__Required action__.
All that is wanted is how many lines in the records below include the string "Wikipedia".

Entries taken from a collection:
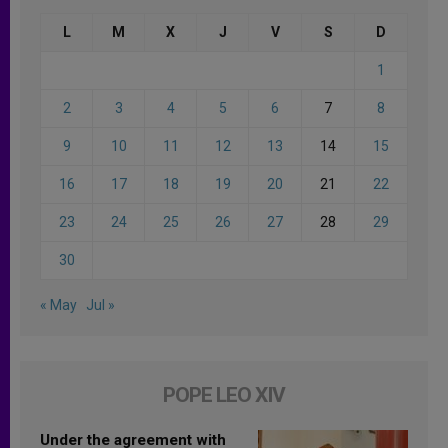
L
M
X
J
V
S
D
1
2
3
4
5
6
7
8
9
10
11
12
13
14
15
16
17
18
19
20
21
22
23
24
25
26
27
28
29
30
« May
Jul »
POPE LEO XIV
Under the agreement with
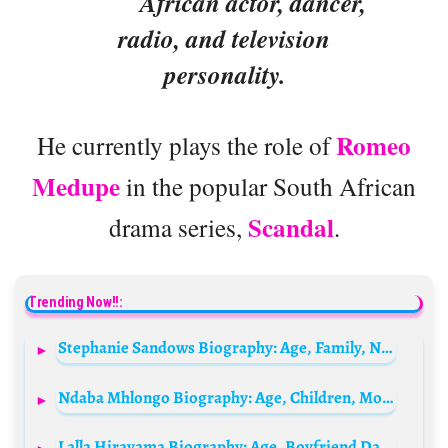
African actor, dancer,
radio, and television
personality.
Romeo
He currently plays the role of
Medupe
in the popular South African
Scandal
drama series,
.
Trending Now!!:
Stephanie Sandows Biography: Age, Family, Net Worth, Sister, Daughter, Husband, Siblings, Child, Wikipedia
Ndaba Mhlongo Biography: Age, Children, Movies, Net Worth, Wife, Nationality, Pictures
Lalla Hirayama Biography: Age, Boyfriend Dating, Net Worth, Father, Parents, Wikipedia, Husband, Height, Partner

__Reply__.
2